EXERCISE REQUIREMENTS:
1 – In the article on women in Jewish medicine during the Holocaust, where did Dr. Anna Braude Heller study medicine?
2 – Continue the article on women doctors and nurses in the Warsaw Ghetto, picking up after its final sentence.

┌─ DOCUMENT EXCERPT

Women played a vital role in Jewish medicine during the Holocaust, but their contributions are often overlooked by scholars and historians, Miriam Offer of Western Galilee College asserted in a presentation on Thursday.

Offer, a scholar-in-residence at the Hadassah-Brandeis Institute, calls attention to these women’s narratives. Her presentation focused on her research of female doctors and nurses in the Warsaw Ghetto during World War II. 

“A Jewish underground medical network existed under the occupation,” Offer explained. Increased anti-Semitism and advances in secular Jewish education had led to a strong network of Jewish doctors in Poland between the wars, and organizations begun during this period remained in operation during the war. 

Towarzystwo Ochrony Zdrowia Ludnosci Zydowskiej — the Society for Safeguarding the Health of the Jewish Population — serviced refugees and worked to prevent epidemics, while the Czyste Hospital maintained the Jewish School of Nursing in the Warsaw Ghetto and the Bersohn and Bauman Children’s Hospital, also in the ghetto, continued its pre-war work and research.

Women were central to these operations, Offer said. She told the story of Dr. Anna Braude Heller, who had been the lead physician of Bersohn and Bauman during the interwar period and became the hospital’s director during the war. Heller had studied medicine in Switzerland and Berlin, and in the ghetto, she contributed a chapter on children to a study on “the physiology and pathology of hunger.” The research was done to professional standards, according to Offer, and the majority of the study was smuggled out.

Heller remained in the ghetto after mass deportations began in 1942 and refused to leave during the 1943 uprising.

└─
┌─ SUPPLIED MATERIAL

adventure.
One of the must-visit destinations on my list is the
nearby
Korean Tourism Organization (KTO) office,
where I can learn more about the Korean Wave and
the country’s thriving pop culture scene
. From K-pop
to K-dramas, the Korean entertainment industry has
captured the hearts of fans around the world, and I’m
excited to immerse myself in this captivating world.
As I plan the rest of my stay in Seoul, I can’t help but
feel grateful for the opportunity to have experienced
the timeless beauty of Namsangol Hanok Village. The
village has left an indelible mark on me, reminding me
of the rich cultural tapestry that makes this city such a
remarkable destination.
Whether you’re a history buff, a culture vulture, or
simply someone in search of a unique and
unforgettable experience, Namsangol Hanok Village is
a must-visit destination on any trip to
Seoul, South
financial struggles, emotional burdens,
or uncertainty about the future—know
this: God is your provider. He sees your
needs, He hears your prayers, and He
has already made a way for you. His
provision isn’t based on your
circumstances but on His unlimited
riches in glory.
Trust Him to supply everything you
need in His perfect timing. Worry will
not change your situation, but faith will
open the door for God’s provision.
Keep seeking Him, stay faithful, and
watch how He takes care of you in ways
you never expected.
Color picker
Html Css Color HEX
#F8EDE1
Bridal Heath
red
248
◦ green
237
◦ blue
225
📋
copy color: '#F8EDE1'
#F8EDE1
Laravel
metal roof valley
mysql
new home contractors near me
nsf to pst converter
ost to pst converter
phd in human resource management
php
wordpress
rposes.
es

└─
┌─ SUPPLIED MATERIAL

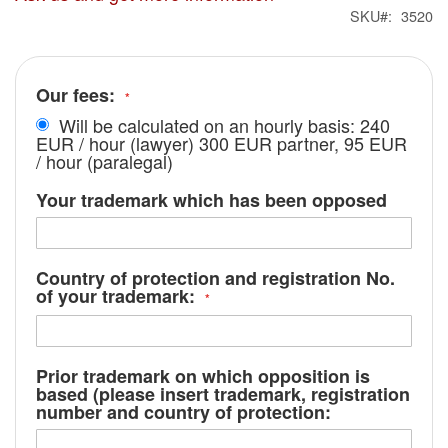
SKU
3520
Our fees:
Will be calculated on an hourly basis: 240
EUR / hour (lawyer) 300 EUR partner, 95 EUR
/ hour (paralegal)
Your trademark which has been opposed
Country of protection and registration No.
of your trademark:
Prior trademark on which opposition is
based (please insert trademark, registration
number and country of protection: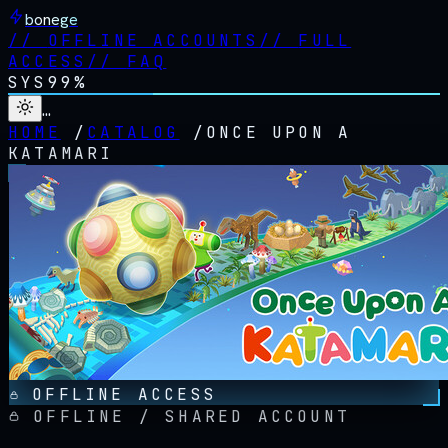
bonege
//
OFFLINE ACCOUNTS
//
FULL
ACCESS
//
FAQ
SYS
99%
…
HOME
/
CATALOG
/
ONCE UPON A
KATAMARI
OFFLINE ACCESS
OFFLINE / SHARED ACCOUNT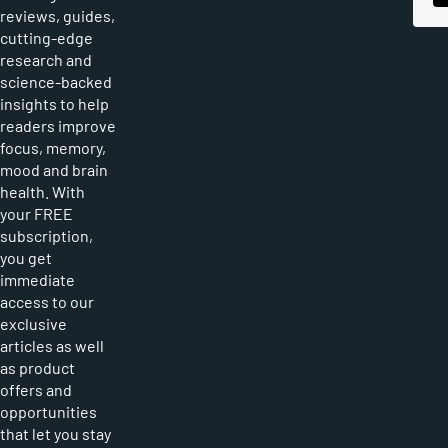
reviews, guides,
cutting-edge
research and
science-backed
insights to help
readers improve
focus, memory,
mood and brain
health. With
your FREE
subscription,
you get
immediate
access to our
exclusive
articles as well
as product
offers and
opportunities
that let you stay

└─
┌─ SUPPLIED MATERIAL

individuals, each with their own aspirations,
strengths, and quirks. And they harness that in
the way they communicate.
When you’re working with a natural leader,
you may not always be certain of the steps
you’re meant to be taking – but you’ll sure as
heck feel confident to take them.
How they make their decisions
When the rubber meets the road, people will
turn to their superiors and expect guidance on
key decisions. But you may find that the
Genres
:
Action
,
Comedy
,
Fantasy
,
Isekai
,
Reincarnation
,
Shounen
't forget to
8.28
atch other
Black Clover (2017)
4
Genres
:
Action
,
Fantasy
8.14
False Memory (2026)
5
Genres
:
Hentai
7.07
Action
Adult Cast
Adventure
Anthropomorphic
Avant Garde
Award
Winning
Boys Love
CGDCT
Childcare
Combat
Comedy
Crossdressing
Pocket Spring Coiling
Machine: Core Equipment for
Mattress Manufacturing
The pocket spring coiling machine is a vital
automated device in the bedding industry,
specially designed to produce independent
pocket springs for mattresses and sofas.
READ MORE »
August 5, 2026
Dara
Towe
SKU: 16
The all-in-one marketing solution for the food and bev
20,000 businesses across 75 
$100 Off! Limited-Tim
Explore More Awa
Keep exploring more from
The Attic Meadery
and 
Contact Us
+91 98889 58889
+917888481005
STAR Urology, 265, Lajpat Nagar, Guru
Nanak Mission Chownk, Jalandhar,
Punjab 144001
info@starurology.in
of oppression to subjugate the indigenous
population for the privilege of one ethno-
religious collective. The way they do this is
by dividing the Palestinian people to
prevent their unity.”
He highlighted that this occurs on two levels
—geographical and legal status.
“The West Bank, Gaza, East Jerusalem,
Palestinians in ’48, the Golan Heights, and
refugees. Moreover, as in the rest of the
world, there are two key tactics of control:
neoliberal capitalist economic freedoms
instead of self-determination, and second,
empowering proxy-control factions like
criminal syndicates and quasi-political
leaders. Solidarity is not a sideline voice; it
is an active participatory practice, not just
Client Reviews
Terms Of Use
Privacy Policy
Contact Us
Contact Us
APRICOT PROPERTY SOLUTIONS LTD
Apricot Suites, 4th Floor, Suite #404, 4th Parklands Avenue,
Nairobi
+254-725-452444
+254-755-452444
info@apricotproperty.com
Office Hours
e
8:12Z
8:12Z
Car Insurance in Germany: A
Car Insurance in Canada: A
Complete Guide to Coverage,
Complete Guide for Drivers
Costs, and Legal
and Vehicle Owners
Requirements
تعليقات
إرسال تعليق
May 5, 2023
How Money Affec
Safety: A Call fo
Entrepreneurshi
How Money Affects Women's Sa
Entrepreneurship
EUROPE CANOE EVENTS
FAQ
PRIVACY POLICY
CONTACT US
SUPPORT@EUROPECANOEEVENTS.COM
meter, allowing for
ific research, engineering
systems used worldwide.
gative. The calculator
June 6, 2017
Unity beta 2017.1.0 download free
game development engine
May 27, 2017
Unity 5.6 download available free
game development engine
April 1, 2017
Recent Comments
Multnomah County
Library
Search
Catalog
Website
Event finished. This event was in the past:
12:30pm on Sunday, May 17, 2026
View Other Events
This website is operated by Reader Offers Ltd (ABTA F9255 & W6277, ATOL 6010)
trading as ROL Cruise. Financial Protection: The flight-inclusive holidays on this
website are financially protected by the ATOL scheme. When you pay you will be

└─

ANSWERS FOR EACH ITEM:
1 – Switzerland and Berlin.

2 –
Offer quoted the testimony of one nurse, who said, “The children were hungry and had been abandoned by the staff. The only person I saw there was Dr. Anna Braude Heller. She tried to persuade me to hide, because I was young and deserved to live. I refused. … I felt in my heart that if a person such as Anna Braude Heller … would not leave the children and is risking their life, then how could I …  leave those helpless children?” The nurse’s testimony claimed that Heller died in the bunkers of the ghetto. 

Offer also presented on Luba Bielicka Blum, deputy principal of the Jewish School of Nursing. The school was the first of its kind in Poland; Offer called it “the vanguard of the modern medical profession.” Bielicka relocated the school to the ghetto and maintained it as an “island of sanity,” with clean rooms, starched uniforms and an organized curriculum. 

Bielicka had connections with Aryan nurses and used them to smuggle children and nurses out of the ghetto, Offer said. Bielicka eventually escaped and went on to found a Jewish orphanage and re-open the nursing school. “Despite the event of the war… she saw the re-establishment of the School of Nursing, this time for Polish nurses as the continuation of her mission,” said Offer. 

In 1966, Bielicka received the Florence Nightingale Medal for her work as a nurse in the ghetto.

Bielicka Blum and Heller are only two of the many women Offer discussed. She also mentioned Dr. Sara-Zofia Syrkin Binsztejn, who managed the anti-epidemics department in the ghetto; nurse Ala Golomb Grynberg, who rescued Jewish children; Sabine Garfunkel Glocer, who worked at the Czyste Hospital; Dr. Adina Blady Szwajger, who euthanized children to save them from the Nazis; and Dr. Feigin Bronislawa, who did bacterial research in the ghetto. 

In a question-and-answer session, Offer said there isn’t a lack of documentation on women in Jewish medicine: They were there, and there are records. 

Rather, the problem is a lack of research and recognition. “What better place [for this research],” she asked, “than the Hadassah-Brandeis Institute?”